Landlines: Artifact of the 20th century?

GivePeasAChance, via Flickr (CC license)
Blast from the past.

On one discussion group I belong to, the question recently came up about whether members of the group had abandoned “landline” telephones entirely in their homes.

Actually, right now I’m in the process of trying out a VOIP service — and if it works to my satisfaction for a few months, I’ll move my phone number over to it and ditch my landline. (And if I eventually find a mobile phone and carrier plan that suits me, I may abandon VOIP too.)

My colleague Gary Rosenzweig of CleverMedia made an interesting comment: “I’ve got a couple of young people working for me that have never owned a land line in their lives. They say none of their friends do either.”

Make sense. Why should they? It seems to me that the one advantage of a landline is that it works when the power goes out and the cells are down — as long as the whole phone system hasn’t crashed. But is that emergency capability worth paying $25-$30/month for? I don’t know about you, but I live in a fairly compact neighborhood where some of my neighbors are keeping their landlines and would let me make outgoing calls or give their number in an emergency. So I feel no need to keep a landline of my own for emergency communication.

And anyway, I figure if you’re serious about wanting emergency communication, get an amateur radio license.

What about you? Have you given up landlines? What about people you know? And does age seem to be a factor? Please comment below.

8 thoughts on Landlines: Artifact of the 20th century?

  1. I´m sure you will follow this trend, which in Finland, where I live, has happened years ago. I have given up landlines around 2000 and since live with mobiles and broadband. Of course almost every kid has their own mobile phone. And age do not matter any more. My parents retired three years ago and at the same time gave up landlines which was useless when they were happy mobile phone users. Welcome to the future.

  2. My husband and I (ages 50 and 40, respectively) switched over to VOIP about two years ago. We almost never answer our land line; we really only have it for our alarm system, our TiVo, and occasional outgoing calls.

  3. Amy, I’m with Matti here, unsurprisingly, since I also live in Finland. My freelance business is run entirely on my PC and by mobile phone. My wife’s parents gave their landline up years ago and switched to mobile. Th big factor here, on top of the prohibitive cost of landlines, is the extremely cheap mobile call and line rental rates – I don’t know how it compares to the US, but average per month line rental on mobile here is less than €1 and call rates average about 0.069 € per min.

    I too will switch to VoIP once I have a reliable VoIP ‘mobile’ phone that I don’t need my PC switched on to use!
..............................
**Actions to take**:
[1] From the landline post, write out the part that opens with the words containing "And anyway, I" and closes with "to the future.".
[2] Answer these questions using the landline post.
(a) What monthly cost does the author give for keeping a landline?
(b) What company is Gary Rosenzweig with?
(c) According to the third comment, what is the average monthly mobile line rental in Finland?

**Relative pose estimation data**:
..............................
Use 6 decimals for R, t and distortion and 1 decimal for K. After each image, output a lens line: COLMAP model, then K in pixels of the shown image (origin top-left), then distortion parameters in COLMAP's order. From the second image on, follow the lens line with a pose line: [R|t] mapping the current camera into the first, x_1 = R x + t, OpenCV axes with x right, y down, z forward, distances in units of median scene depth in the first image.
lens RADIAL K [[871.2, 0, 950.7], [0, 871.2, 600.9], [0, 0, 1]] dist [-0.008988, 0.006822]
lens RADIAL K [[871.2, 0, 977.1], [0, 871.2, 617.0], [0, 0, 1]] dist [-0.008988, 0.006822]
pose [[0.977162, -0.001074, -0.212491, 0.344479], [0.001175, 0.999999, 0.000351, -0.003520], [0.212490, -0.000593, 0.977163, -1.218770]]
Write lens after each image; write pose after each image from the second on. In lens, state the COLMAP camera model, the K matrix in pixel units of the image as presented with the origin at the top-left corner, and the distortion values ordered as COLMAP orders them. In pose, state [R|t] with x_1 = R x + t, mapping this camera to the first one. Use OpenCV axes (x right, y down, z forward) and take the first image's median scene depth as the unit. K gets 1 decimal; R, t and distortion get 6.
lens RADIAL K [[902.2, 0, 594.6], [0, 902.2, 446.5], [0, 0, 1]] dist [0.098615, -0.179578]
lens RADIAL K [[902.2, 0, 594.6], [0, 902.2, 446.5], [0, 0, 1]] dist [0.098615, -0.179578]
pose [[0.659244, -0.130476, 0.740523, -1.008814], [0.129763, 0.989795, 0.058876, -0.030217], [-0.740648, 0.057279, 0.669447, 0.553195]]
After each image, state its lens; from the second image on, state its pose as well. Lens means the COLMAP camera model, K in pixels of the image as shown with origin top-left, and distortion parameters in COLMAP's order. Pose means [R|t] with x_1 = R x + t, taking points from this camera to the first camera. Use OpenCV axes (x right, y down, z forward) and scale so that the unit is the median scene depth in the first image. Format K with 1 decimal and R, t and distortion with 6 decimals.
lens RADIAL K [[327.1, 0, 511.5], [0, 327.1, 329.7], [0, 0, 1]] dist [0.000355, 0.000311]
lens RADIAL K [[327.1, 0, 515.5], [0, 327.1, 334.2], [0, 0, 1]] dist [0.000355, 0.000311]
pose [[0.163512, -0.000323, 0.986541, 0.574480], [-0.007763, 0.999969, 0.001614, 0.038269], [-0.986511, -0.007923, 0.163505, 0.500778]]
..............................
**Answers**:
[1]
And anyway, I figure if you’re serious about wanting emergency communication, get an amateur radio license.

What about you? Have you given up landlines? What about people you know? And does age seem to be a factor? Please comment below.

8 thoughts on Landlines: Artifact of the 20th century?

  1. I´m sure you will follow this trend, which in Finland, where I live, has happened years ago. I have given up landlines around 2000 and since live with mobiles and broadband. Of course almost every kid has their own mobile phone. And age do not matter any more. My parents retired three years ago and at the same time gave up landlines which was useless when they were happy mobile phone users. Welcome to the future.

[2]
(a) $25-$30 per month.
(b) CleverMedia.
(c) Less than €1.